Product prices should be compared in USD. Below are the conversions for currencies found in the dataset:
- 1 EUR = 1.22 USD
- 1 GBP = 1.42 USD
- 1 Yen = 0.01 USD

The datasets available are listed below:

datasets/cosmetics.csv - Catalogue of cosmetics products, including brand, category, price, and other characteristics

Source: Kaggle

id: The product id.
brand: The brand.
category: The category of product.
name: The name of the product.
size: The size of the product.
price: The price of the product (in various currencies).
rating: The consumer rating of the product.
how_to_use: Instructions for the product.
online_only: Whether or not the product is online-exclusive.
limited_edition: Whether or not the product is limited edition.

datasets/ingredients.txt - A tab-delimited file containing the product IDs and ingredients for products in the cosmetics dataset

Source: Kaggle

product_id: The product id (corresponding to the id column in the cosmetics dataset).
ingredients: The list of ingredients in the product.

datasets/ingredients.txt - A tab-delimited file containing the product IDs and ingredients for products in the cosmetics dataset

sub_category: The sub categories that exist in the cosmetics CSV that need to be recategorized.
broad_category: The corresponding broader category to which the sub_category belongs to and needs to be recategorized as.

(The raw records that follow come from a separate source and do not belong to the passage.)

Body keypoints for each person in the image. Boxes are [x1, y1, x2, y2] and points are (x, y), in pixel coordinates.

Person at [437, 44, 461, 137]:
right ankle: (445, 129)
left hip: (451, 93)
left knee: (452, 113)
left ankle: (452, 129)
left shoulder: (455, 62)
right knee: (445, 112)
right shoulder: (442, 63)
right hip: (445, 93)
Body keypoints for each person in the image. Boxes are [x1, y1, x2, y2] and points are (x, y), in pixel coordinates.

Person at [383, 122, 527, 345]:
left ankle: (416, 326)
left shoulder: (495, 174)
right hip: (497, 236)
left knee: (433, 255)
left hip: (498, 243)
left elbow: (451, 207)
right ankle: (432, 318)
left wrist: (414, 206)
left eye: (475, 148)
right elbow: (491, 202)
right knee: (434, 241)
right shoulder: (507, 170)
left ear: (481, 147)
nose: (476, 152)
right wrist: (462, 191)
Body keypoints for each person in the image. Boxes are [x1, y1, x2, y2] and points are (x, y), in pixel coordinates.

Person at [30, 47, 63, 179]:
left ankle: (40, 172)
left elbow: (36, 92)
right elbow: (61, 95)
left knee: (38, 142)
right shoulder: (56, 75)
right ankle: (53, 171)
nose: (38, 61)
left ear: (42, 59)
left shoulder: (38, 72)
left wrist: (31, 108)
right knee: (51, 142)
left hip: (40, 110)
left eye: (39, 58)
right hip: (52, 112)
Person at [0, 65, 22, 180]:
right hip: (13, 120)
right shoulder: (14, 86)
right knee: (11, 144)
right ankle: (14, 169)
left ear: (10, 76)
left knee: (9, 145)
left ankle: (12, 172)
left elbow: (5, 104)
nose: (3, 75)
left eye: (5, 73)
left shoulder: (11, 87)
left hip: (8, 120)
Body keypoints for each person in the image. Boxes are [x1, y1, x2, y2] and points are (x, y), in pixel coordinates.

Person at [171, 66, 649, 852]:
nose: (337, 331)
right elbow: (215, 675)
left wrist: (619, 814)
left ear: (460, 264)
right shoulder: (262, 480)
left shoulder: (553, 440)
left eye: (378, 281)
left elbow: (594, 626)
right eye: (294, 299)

# Use this cell to begin your analysis, and add as many as you would like!

###---Libraries
    library(dplyr) #For transformations
    library(tidyr) #For pivoting data
    library(stringr) #For string extraction
    library(knitr) #For table printing

###---Load Data
    cosmetics <- read.csv('datasets/cosmetics.csv')
    ingredients <- read.csv("datasets/ingredients.txt", sep="\t", header=T)
    cos_cat <- read.csv("datasets/cosmetics_categories.csv")

###---Clean Data
    cosmetics <- cosmetics %>%
        mutate(brand_lower = tolower(brand),
               Local_Amount = as.numeric(str_extract(price, "\\d+")),
                Currency = str_extract(price, "EUR|GBP|USD|YEN"),
               USD_Amount = case_when(
                   Currency == "USD" ~ Local_Amount,
                   Currency == "GBP" ~ 1.42 * Local_Amount,
                   Currency == "EUR" ~ 1.22 * Local_Amount,
                   Currency == "YEN" ~ 0.01 * Local_Amount,
                   TRUE ~ NA_real_
               )
               )

###---Limit Data to fragrence, makeup, and skin care
    brand_prices <- cosmetics %>%
        right_join(cos_cat, by = c("category" = "sub_category"))

###---Terminate toluene with extreme prejudice
    ingredients_toluene <- ingredients %>%
        filter(grepl('toluene', ingredients, ignore.case = TRUE))

    brand_prices <- brand_prices %>%
        anti_join(ingredients_toluene, by = c('id' = 'product_id'))

###---Filter to top 4 brands
    top_4_brands <- brand_prices %>%
        group_by(brand_lower) %>%
        summarise(Total_Products = n()) %>%
        arrange(desc(Total_Products)) %>%
        slice_head(n=4) %>%
        pull(brand_lower)

    brand_prices <- brand_prices %>%
        filter(brand_lower %in% top_4_brands)

###---Return average price by brand and category
    brand_prices <- brand_prices %>%
        group_by(Brand = brand_lower,
                broad_category) %>%
        summarise(mcost = round(mean(USD_Amount),2)) %>%
        pivot_wider(Brand,
                   names_from = broad_category,
                   values_from = mcost)

kable(brand_prices, caption = "Average Cost By Brand And Category")

Average Cost By Brand And Category
Brand	Fragrance	Makeup	Skincare
clinique	58.00	24.08	36.90
dior	92.85	39.12	88.08
sephora collection	17.00	16.83	10.04
tom ford	182.70	61.35	74.86